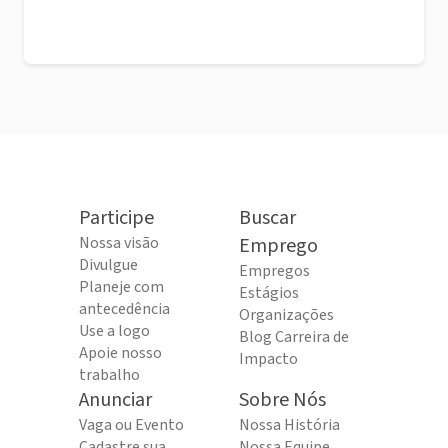
Participe
Buscar
Nossa visão
Emprego
Divulgue
Empregos
Planeje com
Estágios
antecedência
Organizações
Use a logo
Blog Carreira de
Apoie nosso
Impacto
trabalho
Anunciar
Sobre Nós
Vaga ou Evento
Nossa História
Cadastre sua
Nossa Equipe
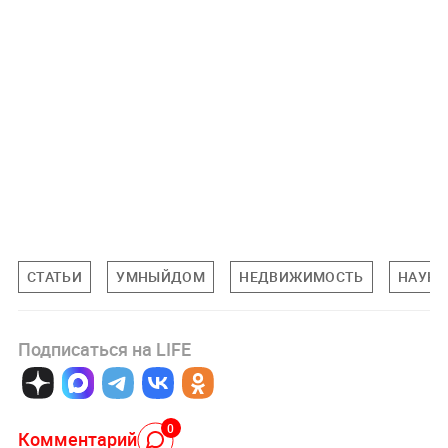
СТАТЬИ
УМНЫЙДОМ
НЕДВИЖИМОСТЬ
НАУКА
Подписаться на LIFE
0
Комментарий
★ ★ ★ ★
- Exercise
Each entry is to be transcribed verbatim, and any picture in it is to be skipped.

- Problem solution
Participe
Buscar
Nossa visão
Emprego
Divulgue
Empregos
Planeje com
Estágios
antecedência
Organizações
Use a logo
Blog Carreira de
Apoie nosso
Impacto
trabalho
Anunciar
Sobre Nós
Vaga ou Evento
Nossa História
Cadastre sua
Nossa Equipe
СТАТЬИ
УМНЫЙДОМ
НЕДВИЖИМОСТЬ
НАУКА
Подписаться на LIFE
0
Комментарий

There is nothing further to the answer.